John Bambenek had a great post over at the ISC a few days ago about the importance of patching and mitigating against “passive exploits” (i.e. Man in the Middle attacks, KARMA, Airpwn, etc). John certainly raises some very good points, and I agree with him whole heartedly. As security professionals, we need to remain vigilant in protecting and patching against these threats.
However I’d like to disagree with a few points. I’m not of the belief that passive attacks limit the attacker to a geographic location.
Take this theoretical example: I’m an evil hacker somewhere in Europe (apologies in advance to our European readers), and I happen to compromise some defenses at some coffee shop in the Midwest USA (apologies…). Now, through the compromised coffee shop network, I’m able to configure their servers and or firewall to do my bidding, such as MiTM attacks. I’m also able to discover that the wireless APs that the coffee shop is using, have some sort of open source component to them in which I can port some of those passive attack tools too – say KARMA or Airpwn.
What about compromising the clients attached to the coffee shop wireless network directly? Compromise those hosts, upload a Virtual Machine and set up KARMA and/or Airpwn on the VM running on a victim. Now when those victims leave the coffee shop and fire up their laptop elsewhere, their geographic location has changed, and is now compromising more hosts.

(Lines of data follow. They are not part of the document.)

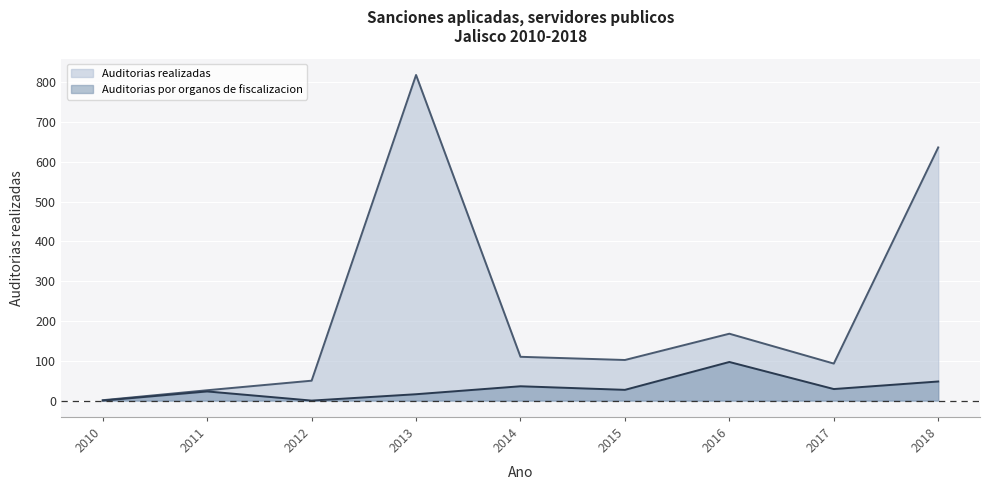

Count the number of data series in this chart.

2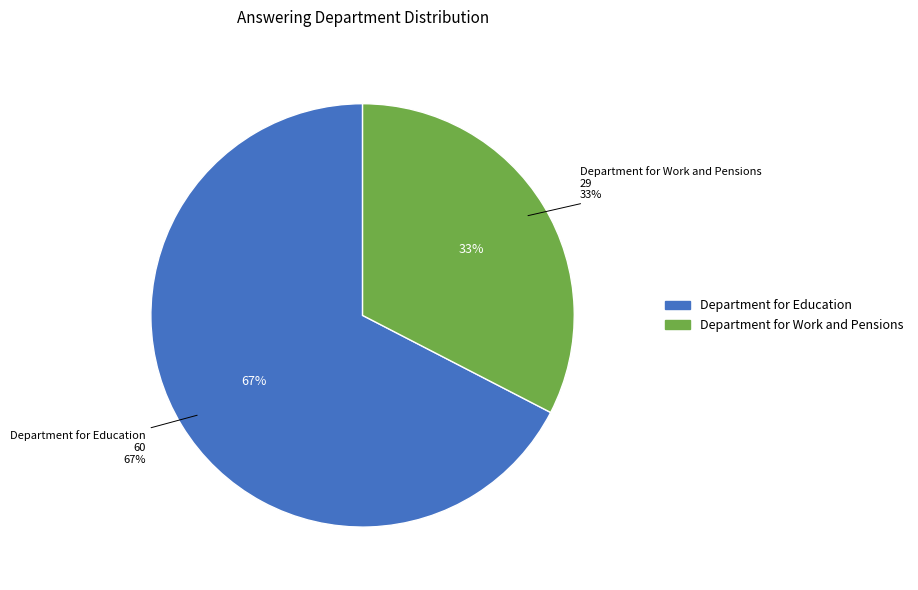

What is the smallest slice in the pie chart?

Department for Work and Pensions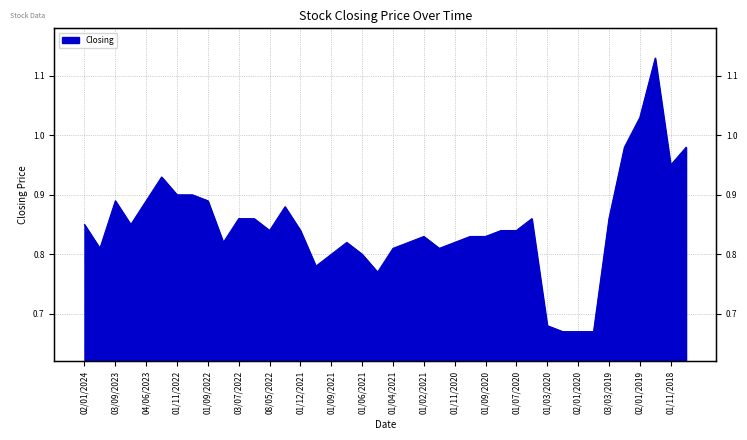

Which has a higher value, 02/12/2018 or 01/12/2020?

02/12/2018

Now, those examples do pose some significant technical problems: Lack of appropriate drivers and code to make those attacks work on Access Points, small, hide-able VMs with appropriate PCMCIA support, etc. But, isn’t our job to think about the future? I can see a works when, in some shape or form, all of those technological hurdles will not exist.
Let’s start thinking about these type of threats NOW, instead of reacting to them later. In a world where everything has wireless, and everything is internet connected, doesn’t the example seem reasonable? Please share your thoughts.